Chris Painter, a former top government cyber official, warned this week of the risk of a nuclear escalation caused by a cyber attack impacting nuclear forces.

“We do know that Russia and other services are intent on intruding into U.S. systems,” he told an event hosted by the nonprofit Nuclear Threat Initiative. “Obviously, nuclear command and control would be a target they’d want to go after and get a foothold in. This is a really dangerous thing … if those systems are seen to be unreliable … that does have a real effect on deterrence. It’s hugely escalatory.”

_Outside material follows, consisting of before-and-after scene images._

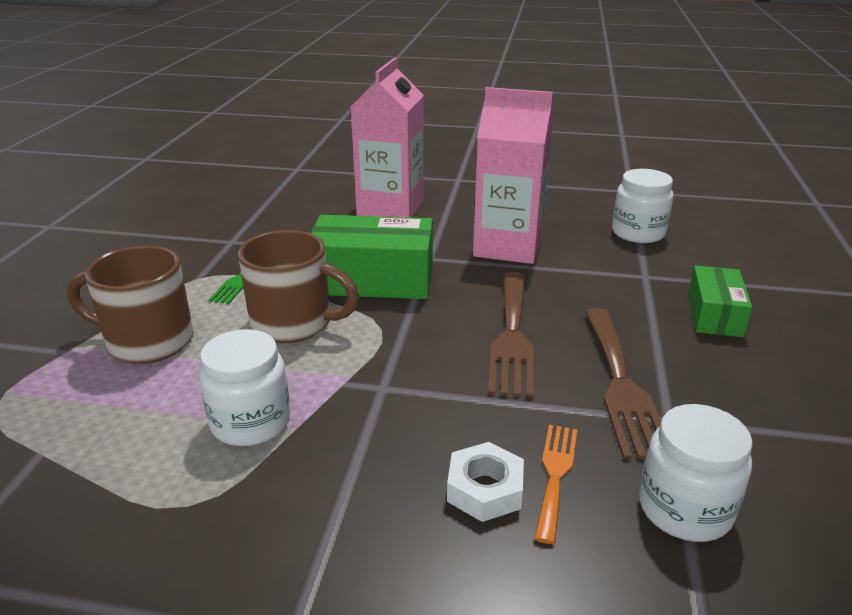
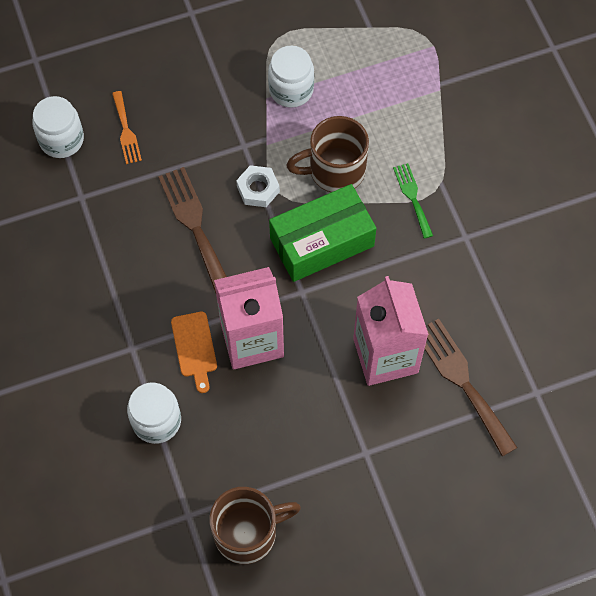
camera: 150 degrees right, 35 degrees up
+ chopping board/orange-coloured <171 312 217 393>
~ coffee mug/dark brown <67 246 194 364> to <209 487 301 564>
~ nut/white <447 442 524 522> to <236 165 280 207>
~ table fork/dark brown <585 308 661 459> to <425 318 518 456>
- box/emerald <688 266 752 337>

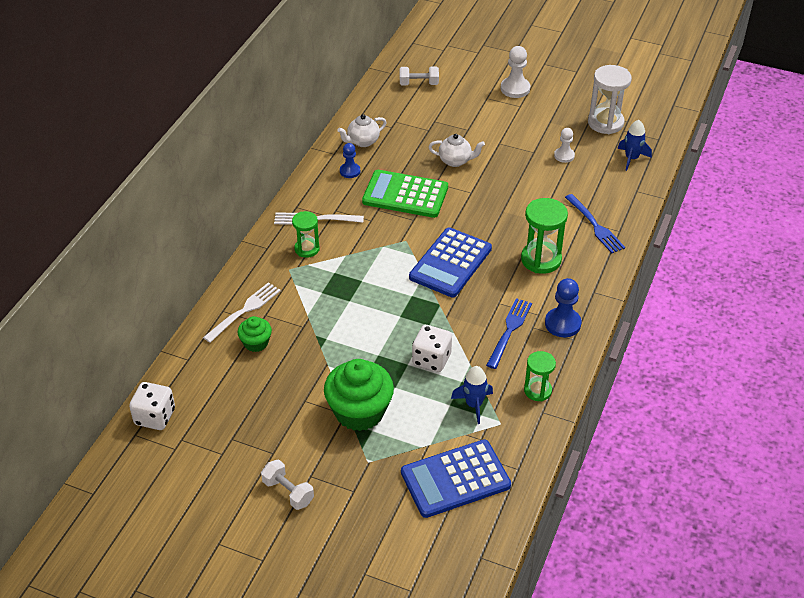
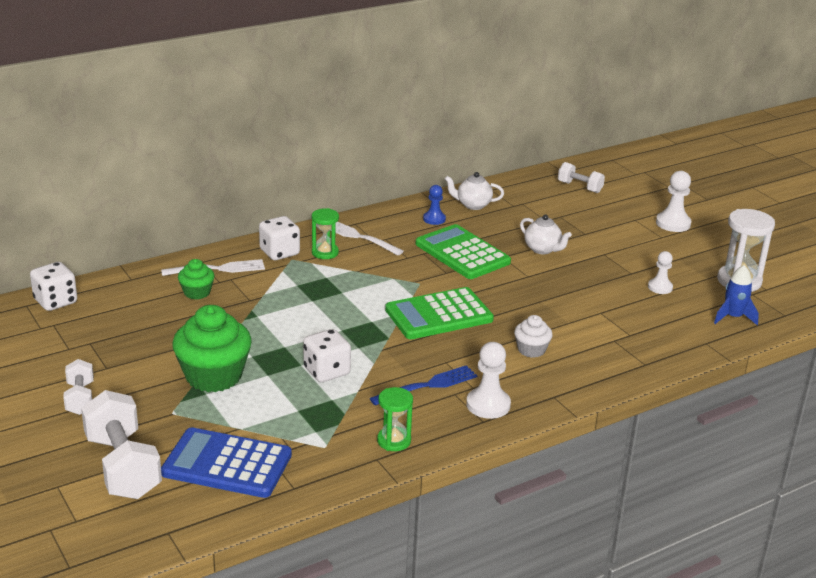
camera: 35 degrees right, 15 degrees down
+ hand weight/white <81 390 162 499>
+ dice/white <259 216 300 260>
~ adding machine/cobalt <409 227 492 297> to adding machine/emerald <385 287 494 339>
~ chess pawn/cobalt <545 278 582 337> to chess pawn/white <466 342 511 419>
~ sand timer/emerald <521 198 568 274> to cupcake/white <514 315 553 358>
- toy rocket/cobalt <451 366 493 424>
- table fork/cobalt <565 194 625 253>

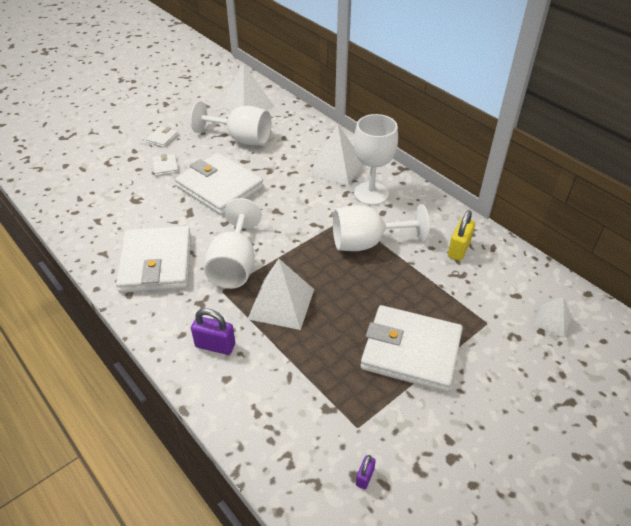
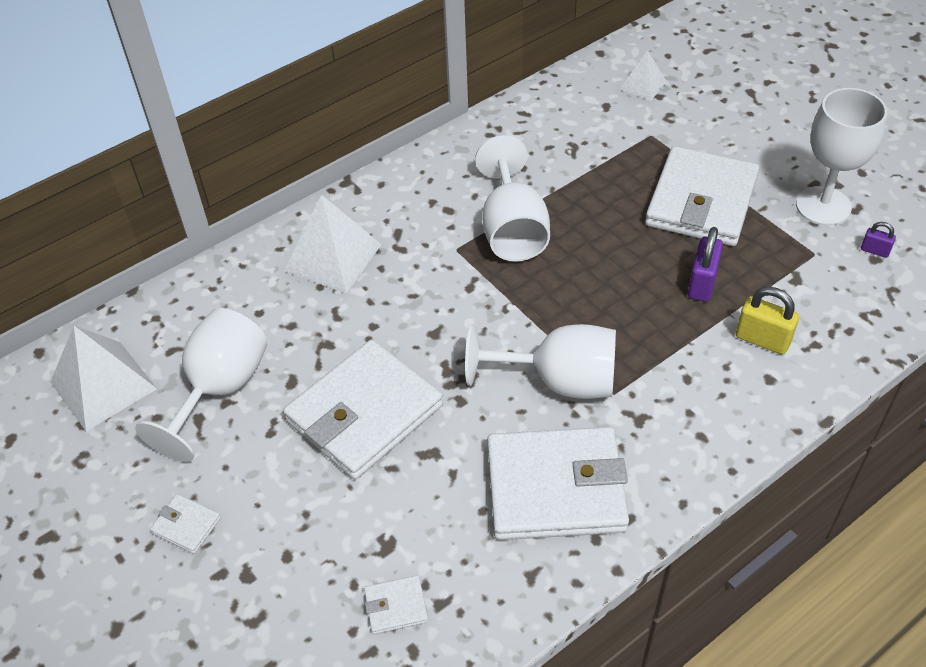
camera: 85 degrees left, 5 degrees up
~ wallet/white <152 154 178 176> to <364 575 428 634>
~ padlock/purple <191 308 235 355> to <688 227 723 302>
~ padlock/golden <448 210 475 261> to <736 287 799 355>
~ wine glass/white <354 114 398 205> to <796 88 887 226>
- solid pyramid/white <248 259 314 330>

Others have taken issue with American rhetoric that they see as sowing unnecessary confusion about what military options might be under consideration to prevent a Russian invasion of Ukraine.

Repeated assertions that “all options are on the table” to punish Moscow should it reinvade Ukraine are seen as particularly troubling.

“In the nuclear age, ‘all options on the table’ in a conflict involving nuclear powers could be understood to mean the potential use of nuclear weapons, even if that wasn’t the intention in this instance,” two leading arms control advocates wrote last week.

“U.S. and Russian leaders must consider the use of such weapons off the table — there are no winners in a nuclear war,” they added.